▼距離を保ち 黙って給食
新型コロナウイルスの第六波は園児や職員らへの感染が深刻化し、保育施設が休園を余儀なくされる事態が相次ぐ。「三密が避けられず、安全な保育が分からない」。保育士からは、そんな不安も漏れる。感染対策に細心の注意を払う石川県小松市の保育所を記者が訪ねた。(久我玲、写真も)市街地から少し離れた舟見ケ丘保幼園(河田町)。ゼロ歳から六歳まで二百二人の子どもを受け入れ、保育士や看護師、調理師ら計五十五人の職員が働く。
午前八時ごろ、送迎バスや保護者の車で園児たちが登園してきた。玄関には園児の背丈に合わせた消毒液。保育士は、小さな手のひらにシュッと一吹きした後、一人一人の顔色を確認し、体調を気に掛ける。
正午すぎ、五歳児クラスではアクリル板で仕切られたテーブルが並んだ。給食時間だ。「食べるときはおしゃべり我慢ね」。担任保育士は呼び掛ける。園児たちは思ったよりも静かに食べている。そのテーブルから二メートル離れた距離で、保育士は黙って食事。「本当はお箸の持ち方を教えたり、おいしいねって会話しながら食べたいんですけどね」
絵本の読み聞かせも、お遊戯会の練習も、園児同士の距離は保たれている。こうした環境の中、最も労力を使うのが園内の消毒作業だ。お昼寝の時間を使い、園児の手が届く高さの壁や窓、手すりなど、複数の保育士で消毒。すやすや眠る園児たちの隣で、保育士たちは忙しく動き回る。おもちゃを一個ずつ丁寧に拭く姿もあった。
▼「成長に大事な時期が」
おんぶや抱っこなどの接触が欠かせないゼロ歳児の三十代保育士が、胸中を明かす。「担当の園児がPCR検査を受けると知るとドキリとする。自分の休日の行動を振り返り、園児にうつしてしまっていることがないか、緊張する」。こうした声を聞き、園児や保育士の差別への配慮の必要性も痛感した。中尾峰子園長は「子どもの成長に大事な時期。いろいろな経験の機会が奪われている。いつ休園になってしまうかも、分からない。暗中模索の日々です」。
◇ ◇ ◇
県内の認可保育施設は三百六十五施設。県の健康福祉部少子化対策監室によると一月下旬から休園数が増え始め、今月十二日には全体の約7%に当たる過去最多の二十五園が休園になった。
「金大病院小児科・和田主任教授に聞く」
園児の感染防止の難しさ、不安は尽きない。保育現場でどう対処するべきか、日本小児感染症学会の新型コロナに関するワーキンググループ代表で金沢大病院小児科の和田泰三(たいぞう)主任教授に聞いた。

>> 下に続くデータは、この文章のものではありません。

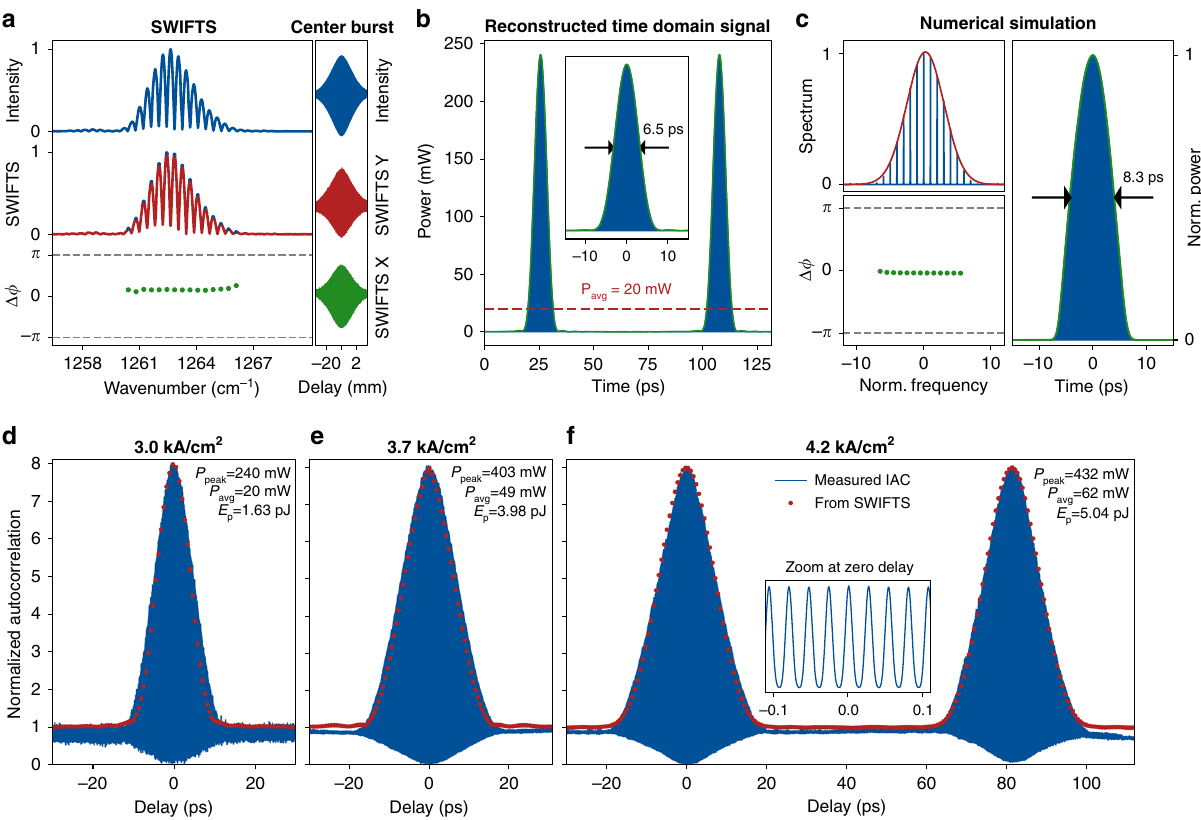
Fig. 2 Mode-locked pulses from an 8 μ m wavelength QCL. a SWIFTS characterization of the QCL operated close to lasing threshold. The laser is modulated at the in-phase synchronization frequency and at 37 dBm power level. b Reconstructed time-domain signal of the QCL showing a train of 6.5 ps short pulses, which is 2.5 ps longer than the shortest pulses generated in THz QCLs 25 . c Simulation of the QCL using the coherent Master equation described in Supplementary Section 1. d Interferometric autocorrelation (IAC) of the QCL pulses close to threshold. Red dots: envelope of the IAC reconstructed using SWIFTS. e IAC at higher current. f IAC at the rollover current, still displaying the 8:1 ratio. The second burst at a delay equal to the cavity roundtrip time is due to the interference of subsequently emitted pulses. Its peak value of 8 provides another proof for the coherence of the pulses because phase-decoherence would smear out the fringes of the IAC and thus decrease the peak value to smaller than 8. Inset: zoom on the interferometric fringes. The DC bias applied to the modulation section was between 3 and 4 V for all measurements shown in this fi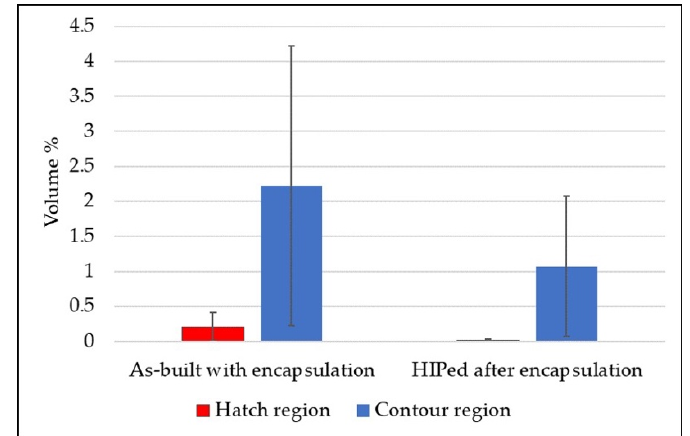
Figure 5. LOM micrographs showing ( a ) an enclosed defect in the EBM material and ( b ) a defect at the EBM material-coating interface in the as-built condition. The arrow on the left indicates the build direction.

A 子どもでも二歳未満や基礎疾患があれば重症化リスクがあります。保護者が仕事を休まざるを得ず、休園すれば学びの機会や栄養バランスの良い給食を食べる機会も失われます。
Q 休園の判断基準は。
A 難しい問題です。最新の知見を基に関係各所で協議し、決めていくことが望まれます。感染者との接触状況を確認し、休園は必要以上の広範囲とせず、期間の無用な延長も避けることが求められます。濃厚接触者でなければ健康観察を続けながら登園を妨げないことも大切です。
Q 二歳以上はマスクが推奨されている。
A 二歳以上の子どもでも、発達の問題など事情を抱えている場合があり、一律に着用を求めることは慎重であるべきです。適切に着用できなければ、手でマスクを触ることで接触感染のリスクが高まることも予想されます。
Q 子どもたちとのふれあいで気を付けることは。
A 職員がマスクをしていると、表情による意思疎通がとりにくい現状もあると思います。表情を少し大げさにしてわかりやすくしたり、声掛けやしぐさでふれあいを多くとったり、工夫してほしいと思います。